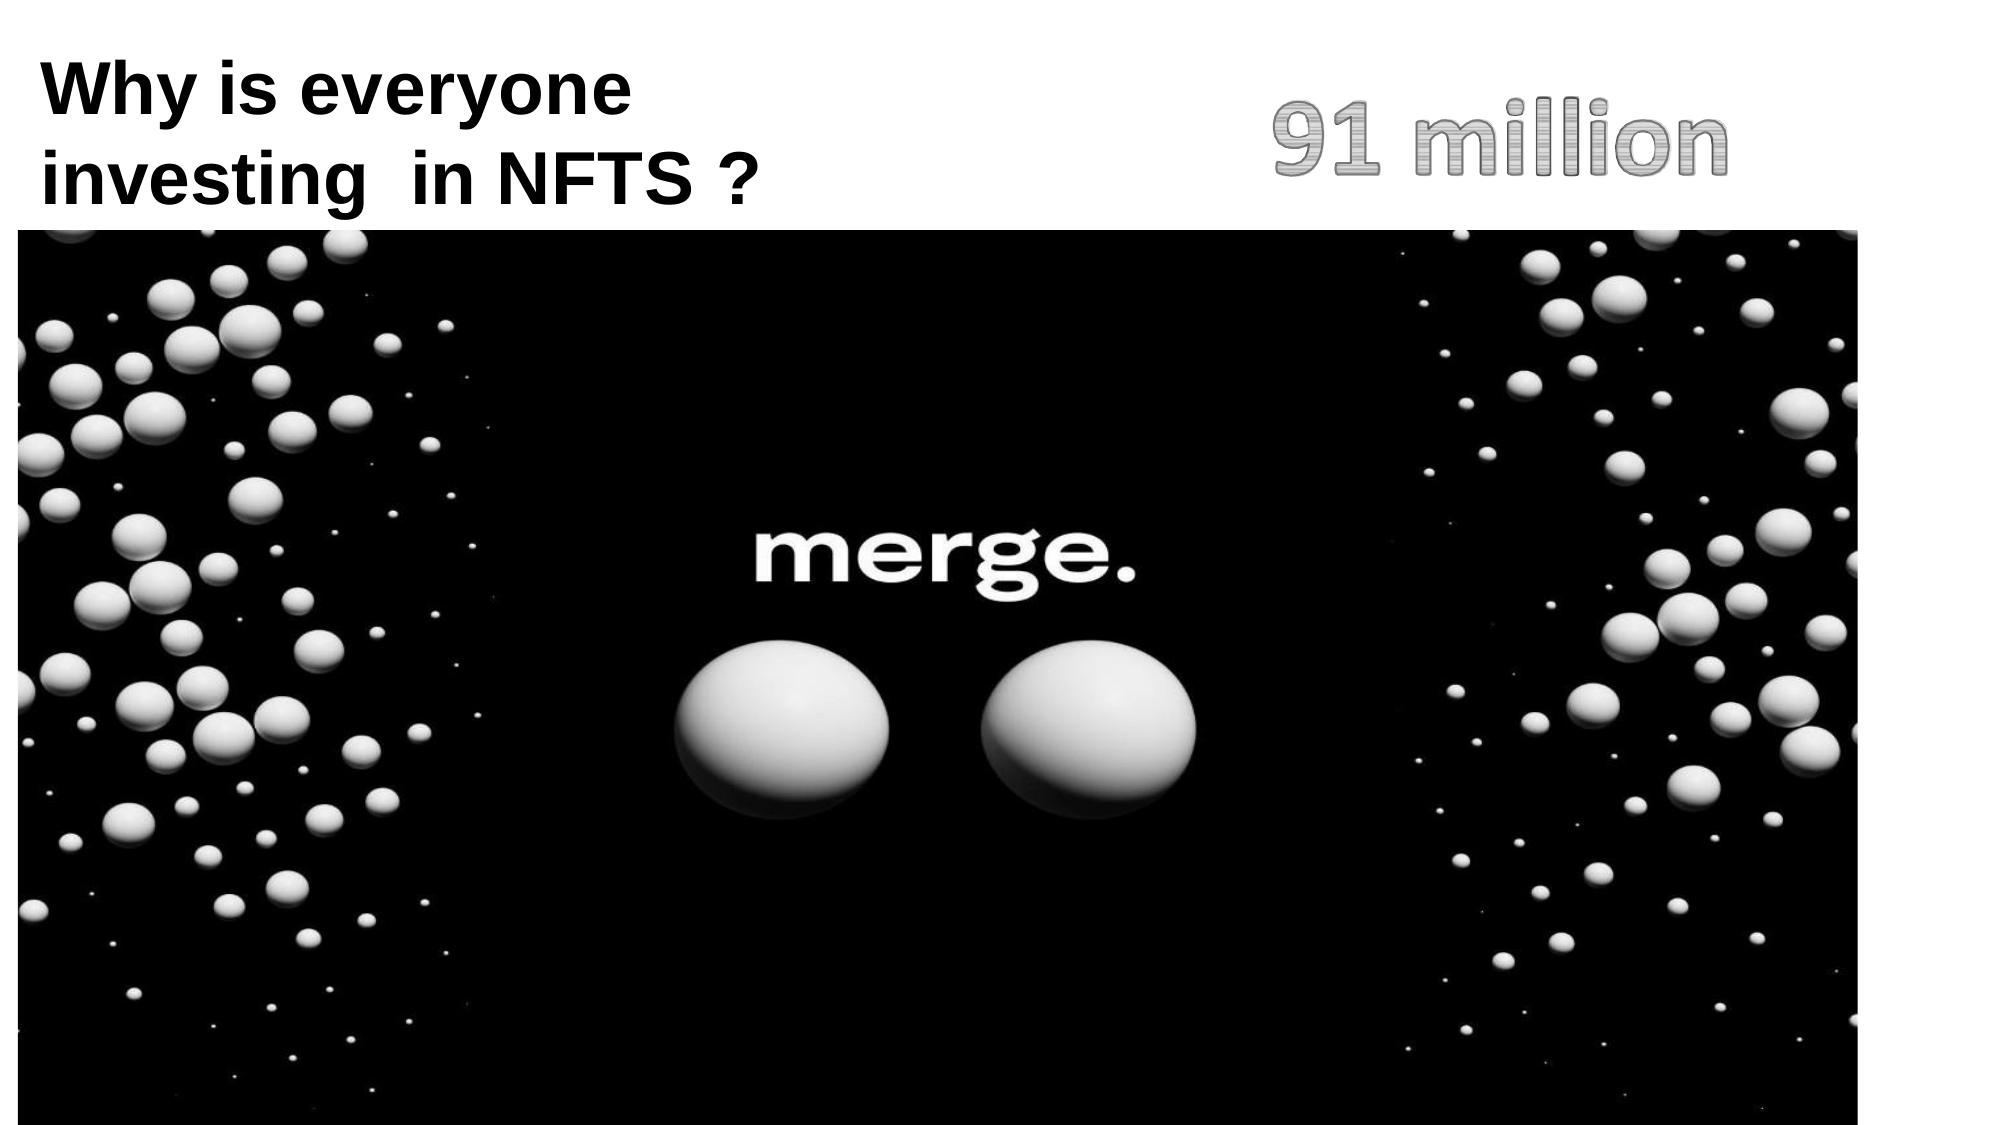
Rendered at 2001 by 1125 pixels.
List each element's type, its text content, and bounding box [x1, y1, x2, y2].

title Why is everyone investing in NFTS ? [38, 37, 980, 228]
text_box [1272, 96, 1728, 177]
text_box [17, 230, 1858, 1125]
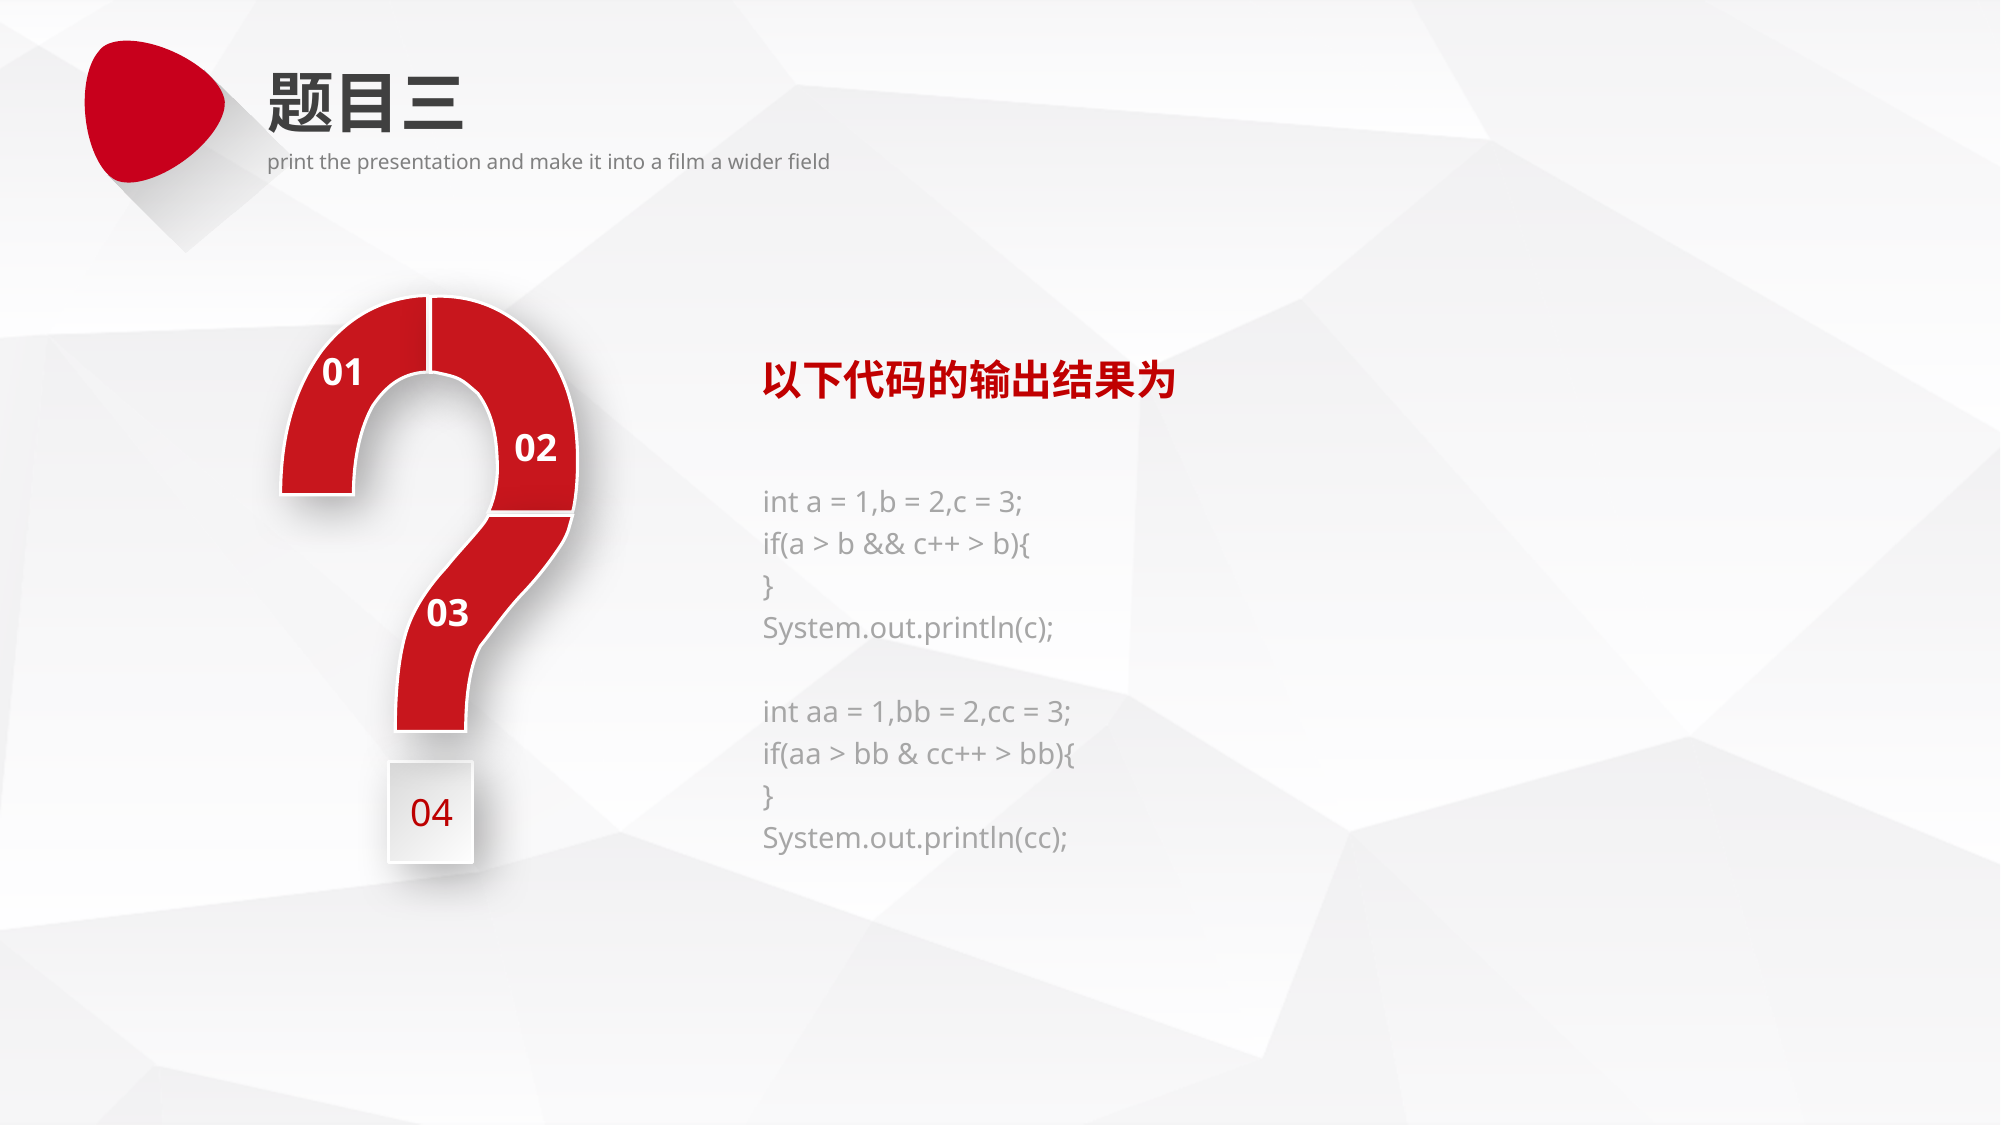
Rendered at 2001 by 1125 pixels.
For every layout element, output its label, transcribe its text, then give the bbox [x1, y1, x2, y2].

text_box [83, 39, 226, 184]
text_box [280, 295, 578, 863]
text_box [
··········
◆ TASK REQUIREMENTS
Take the listing above and print it exactly, apart from the pictures.

◆ EXPECTED ANSWER
Rendered at 2001 by 1125 pixels.
List each element's type, its text content, and bounding box [x1, y1, x2, y2].

title Why is everyone investing in NFTS ? [38, 37, 980, 228]
text_box [1272, 96, 1728, 177]
text_box [17, 230, 1858, 1125]
Rendered at 2001 by 1125 pixels.
For every layout element, output its label, transcribe its text, then give the bbox [x1, y1, x2, y2].

text_box [83, 39, 226, 184]
text_box [280, 295, 578, 863]
text_box [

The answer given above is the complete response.